## TASK INPUTS
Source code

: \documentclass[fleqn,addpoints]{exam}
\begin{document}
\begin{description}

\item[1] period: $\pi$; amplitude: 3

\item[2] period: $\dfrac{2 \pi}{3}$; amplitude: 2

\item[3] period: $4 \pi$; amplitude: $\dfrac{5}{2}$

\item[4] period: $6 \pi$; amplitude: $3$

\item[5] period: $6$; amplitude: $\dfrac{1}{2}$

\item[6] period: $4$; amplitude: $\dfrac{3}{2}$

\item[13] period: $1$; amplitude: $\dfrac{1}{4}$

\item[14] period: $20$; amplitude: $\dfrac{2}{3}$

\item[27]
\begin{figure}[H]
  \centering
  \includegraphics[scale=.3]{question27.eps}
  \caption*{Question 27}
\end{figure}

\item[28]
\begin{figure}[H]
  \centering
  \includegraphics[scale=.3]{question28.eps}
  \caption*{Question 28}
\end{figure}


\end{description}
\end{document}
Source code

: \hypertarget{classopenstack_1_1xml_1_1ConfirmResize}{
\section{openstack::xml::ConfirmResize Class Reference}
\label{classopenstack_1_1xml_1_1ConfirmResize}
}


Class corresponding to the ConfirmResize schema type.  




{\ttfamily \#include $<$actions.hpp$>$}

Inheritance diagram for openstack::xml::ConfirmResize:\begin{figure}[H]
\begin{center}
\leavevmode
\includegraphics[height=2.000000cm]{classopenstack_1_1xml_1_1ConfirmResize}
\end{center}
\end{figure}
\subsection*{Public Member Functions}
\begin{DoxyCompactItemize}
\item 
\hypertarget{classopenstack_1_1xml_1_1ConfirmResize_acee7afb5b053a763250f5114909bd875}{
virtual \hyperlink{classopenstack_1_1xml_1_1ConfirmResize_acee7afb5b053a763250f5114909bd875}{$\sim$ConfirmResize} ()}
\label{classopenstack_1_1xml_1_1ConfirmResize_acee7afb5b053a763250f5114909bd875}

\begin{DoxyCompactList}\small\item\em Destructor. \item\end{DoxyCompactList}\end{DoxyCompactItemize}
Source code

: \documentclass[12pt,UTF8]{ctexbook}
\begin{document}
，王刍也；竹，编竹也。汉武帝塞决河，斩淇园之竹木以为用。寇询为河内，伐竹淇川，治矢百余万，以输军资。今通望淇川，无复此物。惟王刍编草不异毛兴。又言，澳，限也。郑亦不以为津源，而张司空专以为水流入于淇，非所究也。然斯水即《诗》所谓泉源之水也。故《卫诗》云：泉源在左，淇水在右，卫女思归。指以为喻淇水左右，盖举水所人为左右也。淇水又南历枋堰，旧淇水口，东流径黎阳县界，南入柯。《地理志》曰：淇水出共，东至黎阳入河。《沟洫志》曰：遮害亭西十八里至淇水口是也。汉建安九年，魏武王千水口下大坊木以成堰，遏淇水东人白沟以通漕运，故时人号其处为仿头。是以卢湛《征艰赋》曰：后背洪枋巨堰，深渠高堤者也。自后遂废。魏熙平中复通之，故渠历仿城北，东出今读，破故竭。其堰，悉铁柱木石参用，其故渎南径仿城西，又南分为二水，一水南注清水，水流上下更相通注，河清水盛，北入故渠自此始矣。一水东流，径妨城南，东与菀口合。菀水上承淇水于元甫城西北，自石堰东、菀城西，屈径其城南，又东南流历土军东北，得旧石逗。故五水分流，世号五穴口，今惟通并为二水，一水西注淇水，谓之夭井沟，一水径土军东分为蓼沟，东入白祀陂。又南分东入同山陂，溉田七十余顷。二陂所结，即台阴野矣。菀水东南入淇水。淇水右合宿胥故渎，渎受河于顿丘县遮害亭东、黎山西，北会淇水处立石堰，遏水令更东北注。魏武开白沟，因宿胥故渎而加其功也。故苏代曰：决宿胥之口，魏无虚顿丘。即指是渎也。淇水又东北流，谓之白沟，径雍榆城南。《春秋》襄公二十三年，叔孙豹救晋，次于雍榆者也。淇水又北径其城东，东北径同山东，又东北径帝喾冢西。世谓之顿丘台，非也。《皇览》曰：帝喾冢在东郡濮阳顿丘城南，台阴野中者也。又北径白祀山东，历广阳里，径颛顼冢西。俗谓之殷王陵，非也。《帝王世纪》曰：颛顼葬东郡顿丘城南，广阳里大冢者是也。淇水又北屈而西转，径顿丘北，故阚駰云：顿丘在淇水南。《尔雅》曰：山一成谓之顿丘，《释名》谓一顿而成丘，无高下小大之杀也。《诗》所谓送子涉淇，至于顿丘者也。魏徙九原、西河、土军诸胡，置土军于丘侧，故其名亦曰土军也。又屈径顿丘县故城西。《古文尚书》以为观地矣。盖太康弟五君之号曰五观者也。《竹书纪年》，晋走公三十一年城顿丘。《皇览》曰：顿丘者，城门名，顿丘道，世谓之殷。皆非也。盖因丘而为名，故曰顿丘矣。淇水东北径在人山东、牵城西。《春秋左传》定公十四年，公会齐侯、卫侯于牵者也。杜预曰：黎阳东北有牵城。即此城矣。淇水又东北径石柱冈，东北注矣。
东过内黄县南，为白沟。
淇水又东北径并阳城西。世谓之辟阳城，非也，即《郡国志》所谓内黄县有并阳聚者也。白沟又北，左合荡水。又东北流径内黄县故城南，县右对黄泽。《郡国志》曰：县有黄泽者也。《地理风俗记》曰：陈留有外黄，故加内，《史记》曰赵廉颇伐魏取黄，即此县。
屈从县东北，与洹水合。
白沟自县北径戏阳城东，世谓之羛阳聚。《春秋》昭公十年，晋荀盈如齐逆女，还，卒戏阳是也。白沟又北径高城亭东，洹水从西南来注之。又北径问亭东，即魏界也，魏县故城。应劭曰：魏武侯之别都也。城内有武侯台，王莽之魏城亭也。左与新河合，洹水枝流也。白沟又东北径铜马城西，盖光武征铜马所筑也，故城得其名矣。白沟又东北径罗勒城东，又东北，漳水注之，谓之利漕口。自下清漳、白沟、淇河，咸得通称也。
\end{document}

## PROBLEM TO WORK ON
Read through the entries and copy every line that includes "DoxyCompactItemize".

## RESULT OF THE EXERCISE
\begin{DoxyCompactItemize}
\begin{DoxyCompactList}\small\item\em Destructor. \item\end{DoxyCompactList}\end{DoxyCompactItemize}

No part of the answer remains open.